But guess what: the let-it-all-hang-out approach is not as great as it's cracked up to be. In fact, overtelling your stuff - your problems, your issues, your struggles, your challenges - to anyone usually just backfires, and ends up making you feel a whole lot worse.
Why is this?
There's a few reasons:
1) It's embarrassing to tell other people stuff.
Even if the stuff actually isn't about you, and is about your spouse, or your kid, or your husband, it still feels pretty icky to dive into conversations about other people's faults. There's a time and a place for it (ie, usually with your therapist), but otherwise, hanging your dirty washing out for all to see is only going to cause you embarrassment and shame, long-run.
2) Other people can't solve your problems.
Often, we can feel so overwhelmed by our issues and heartache, we start holding out for 'Prince Charming' to show up, and rescue us from it all. And sometimes, someone who's trying to be Prince or Princess Charming shows up, and starts telling us a whole bunch of good advice, or tips, or ideas, to get us out of our hole.
But even when that help and advice is coming from a good place, it's still going to end up doing more harm than good.
Because no-one can solve your problems in your place. God sent you - and everyone - problems for a specific reason, and until and unless you take responsibility for your own life, no advice, help or cash is going to make your problem disappear.
Sooner or later, the penny drops, and even Prince Charming gives up trying to rescue you, which normally doesn't do a whole lot of amazing things for your mood and self-esteem.
3) Concentrating on the 'bad' in your life only strengthens it.
Here is a newsflash: Every single person on the planet has flaws, issues, problems and character traits they need to work on. That's the point of being alive - to work on all this stuff, acknowledge it, and clean it out.
But the place to look at your 'inner bad' is only when you're talking to God, in your regular personal prayer sessions.
Because God doesn't judge you negatively; He doesn't permanently label you; He doesn't gossip about you behind your back; and He doesn't make you feel ashamed, guilty and 'defective' every time you see Him.
Unfortunately, people do.
It's human nature to concentrate and hang on to the 'bad', and to tell other people about the 'bad' in your life, and to focus on the 'bad' in others, and occasionally, even in yourself.
But it's not helpful!
If you really want to feel better, start looking for all the good in your life and in yourself, and save the 'bad' strictly for your conversations with God.

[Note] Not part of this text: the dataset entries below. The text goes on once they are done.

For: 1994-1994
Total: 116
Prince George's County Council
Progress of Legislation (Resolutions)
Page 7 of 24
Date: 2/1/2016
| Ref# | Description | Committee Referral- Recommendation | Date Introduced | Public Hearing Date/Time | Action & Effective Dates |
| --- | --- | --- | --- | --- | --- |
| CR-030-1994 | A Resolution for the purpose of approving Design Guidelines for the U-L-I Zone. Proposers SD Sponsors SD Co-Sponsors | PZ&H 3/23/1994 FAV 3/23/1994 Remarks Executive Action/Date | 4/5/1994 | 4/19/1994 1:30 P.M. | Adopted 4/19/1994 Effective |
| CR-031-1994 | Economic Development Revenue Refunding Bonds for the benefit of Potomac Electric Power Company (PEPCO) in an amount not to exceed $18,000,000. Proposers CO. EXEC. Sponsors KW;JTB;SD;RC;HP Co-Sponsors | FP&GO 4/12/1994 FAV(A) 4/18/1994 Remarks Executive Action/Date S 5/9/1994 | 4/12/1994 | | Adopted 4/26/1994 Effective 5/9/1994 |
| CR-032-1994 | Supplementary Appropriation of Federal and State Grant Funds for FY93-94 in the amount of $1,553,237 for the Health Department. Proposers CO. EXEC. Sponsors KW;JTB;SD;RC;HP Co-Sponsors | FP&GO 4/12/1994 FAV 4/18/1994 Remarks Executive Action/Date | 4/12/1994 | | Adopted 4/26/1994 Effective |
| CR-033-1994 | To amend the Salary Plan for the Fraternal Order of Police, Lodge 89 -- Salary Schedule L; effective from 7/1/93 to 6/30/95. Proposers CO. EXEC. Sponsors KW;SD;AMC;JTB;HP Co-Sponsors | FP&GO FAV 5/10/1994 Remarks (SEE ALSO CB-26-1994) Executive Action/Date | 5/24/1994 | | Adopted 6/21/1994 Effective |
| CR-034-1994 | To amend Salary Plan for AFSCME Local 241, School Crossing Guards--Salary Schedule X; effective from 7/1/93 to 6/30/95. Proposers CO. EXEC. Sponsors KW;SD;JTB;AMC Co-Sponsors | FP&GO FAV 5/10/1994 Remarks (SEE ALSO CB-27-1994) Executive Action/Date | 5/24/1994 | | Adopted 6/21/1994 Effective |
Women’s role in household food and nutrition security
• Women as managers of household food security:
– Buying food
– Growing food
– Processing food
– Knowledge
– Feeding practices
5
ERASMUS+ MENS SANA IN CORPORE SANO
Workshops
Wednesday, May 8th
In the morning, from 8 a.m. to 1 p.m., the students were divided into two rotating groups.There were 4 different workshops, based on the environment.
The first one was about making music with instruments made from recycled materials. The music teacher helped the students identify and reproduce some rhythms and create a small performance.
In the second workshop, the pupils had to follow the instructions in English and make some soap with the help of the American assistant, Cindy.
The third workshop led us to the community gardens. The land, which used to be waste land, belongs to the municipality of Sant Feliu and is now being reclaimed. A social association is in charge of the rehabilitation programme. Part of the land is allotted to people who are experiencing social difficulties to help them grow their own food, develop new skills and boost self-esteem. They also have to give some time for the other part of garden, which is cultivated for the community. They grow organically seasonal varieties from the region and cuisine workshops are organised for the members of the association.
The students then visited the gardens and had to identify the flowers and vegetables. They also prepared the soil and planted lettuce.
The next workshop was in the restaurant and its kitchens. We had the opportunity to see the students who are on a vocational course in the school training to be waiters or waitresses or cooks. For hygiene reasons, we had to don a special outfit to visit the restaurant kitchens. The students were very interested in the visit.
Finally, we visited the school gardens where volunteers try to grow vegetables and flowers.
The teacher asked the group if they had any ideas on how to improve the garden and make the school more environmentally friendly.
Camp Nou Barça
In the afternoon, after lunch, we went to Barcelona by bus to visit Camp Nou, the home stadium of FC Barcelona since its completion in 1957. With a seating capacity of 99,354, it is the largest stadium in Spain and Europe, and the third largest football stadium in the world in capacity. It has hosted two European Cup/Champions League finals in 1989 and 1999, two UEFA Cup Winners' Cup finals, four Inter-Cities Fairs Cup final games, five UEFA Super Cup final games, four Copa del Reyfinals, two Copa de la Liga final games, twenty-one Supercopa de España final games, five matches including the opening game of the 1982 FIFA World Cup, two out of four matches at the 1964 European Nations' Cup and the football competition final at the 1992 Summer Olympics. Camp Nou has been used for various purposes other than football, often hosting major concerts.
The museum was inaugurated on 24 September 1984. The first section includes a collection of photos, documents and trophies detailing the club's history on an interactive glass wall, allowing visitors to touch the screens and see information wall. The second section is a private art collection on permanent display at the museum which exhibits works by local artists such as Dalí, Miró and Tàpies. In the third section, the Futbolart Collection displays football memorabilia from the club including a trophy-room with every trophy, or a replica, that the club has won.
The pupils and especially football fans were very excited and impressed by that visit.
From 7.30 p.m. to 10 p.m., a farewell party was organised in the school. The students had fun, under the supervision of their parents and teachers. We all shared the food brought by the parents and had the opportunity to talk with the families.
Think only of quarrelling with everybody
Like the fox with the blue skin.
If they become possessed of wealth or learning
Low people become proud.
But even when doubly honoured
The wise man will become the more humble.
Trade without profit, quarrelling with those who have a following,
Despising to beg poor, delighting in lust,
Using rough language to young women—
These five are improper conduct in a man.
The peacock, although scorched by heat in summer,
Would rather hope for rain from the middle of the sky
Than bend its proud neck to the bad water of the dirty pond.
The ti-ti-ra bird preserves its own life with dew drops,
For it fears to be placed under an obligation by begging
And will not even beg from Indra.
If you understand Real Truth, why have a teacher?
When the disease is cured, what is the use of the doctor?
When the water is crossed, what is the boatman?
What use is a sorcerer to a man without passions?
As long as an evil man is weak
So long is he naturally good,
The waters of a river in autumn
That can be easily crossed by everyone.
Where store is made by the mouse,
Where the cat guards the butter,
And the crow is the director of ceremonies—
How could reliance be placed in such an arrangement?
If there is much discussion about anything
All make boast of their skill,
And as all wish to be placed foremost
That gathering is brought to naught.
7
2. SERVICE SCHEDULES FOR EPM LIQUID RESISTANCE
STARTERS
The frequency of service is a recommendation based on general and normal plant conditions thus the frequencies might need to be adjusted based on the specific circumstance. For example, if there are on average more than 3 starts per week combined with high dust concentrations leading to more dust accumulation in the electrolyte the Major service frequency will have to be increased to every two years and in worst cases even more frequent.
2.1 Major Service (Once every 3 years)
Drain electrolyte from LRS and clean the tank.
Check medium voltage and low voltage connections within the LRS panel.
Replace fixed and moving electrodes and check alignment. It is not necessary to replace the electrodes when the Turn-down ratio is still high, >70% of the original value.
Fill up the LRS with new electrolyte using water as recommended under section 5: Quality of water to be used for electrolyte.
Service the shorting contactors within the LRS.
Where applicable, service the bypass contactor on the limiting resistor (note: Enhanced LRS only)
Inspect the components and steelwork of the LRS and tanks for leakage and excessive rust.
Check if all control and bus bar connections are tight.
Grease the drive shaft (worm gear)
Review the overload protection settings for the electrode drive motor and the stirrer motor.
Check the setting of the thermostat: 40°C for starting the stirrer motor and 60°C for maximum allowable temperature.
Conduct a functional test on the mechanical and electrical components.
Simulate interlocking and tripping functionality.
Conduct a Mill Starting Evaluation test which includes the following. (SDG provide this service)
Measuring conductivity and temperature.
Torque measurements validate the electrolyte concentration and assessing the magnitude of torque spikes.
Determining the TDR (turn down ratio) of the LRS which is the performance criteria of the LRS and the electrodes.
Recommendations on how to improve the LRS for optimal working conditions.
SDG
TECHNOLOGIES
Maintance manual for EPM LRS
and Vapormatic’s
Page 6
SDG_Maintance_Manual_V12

4) Most people only confide in others because they want sympathy
Again, this is human nature, and it's not even wrong - if it's an occasional cry for help. We all have our bad days and our miserable moments when a kind, encouraging word from a friend can truly help to turn it all around.
The problem comes when you become reliant on other people's sympathy and empathy to help you feel good. If you don't watch out, you can very quickly morph into a manipulative 'suffering martyr', continually playing the victim in order to squeeze as much T&C out of others as possible.
This is not healthy!
So what's the answer? It's actually pretty simple:
- Talk to God on a regular basis, preferably every day.
- Tell Him all the 'bad' stuff that's going on in your life, and ask Him for advice and sympathy.
- Do your best to avoid indulging in pity parties with actual people.
- Take responsibility for your life and your problems, and don't blame anyone else for your issues.
I know it's not Oprah, but it is the way to live a much healthier, happier life, and to build lasting, warm and genuinely caring relationships.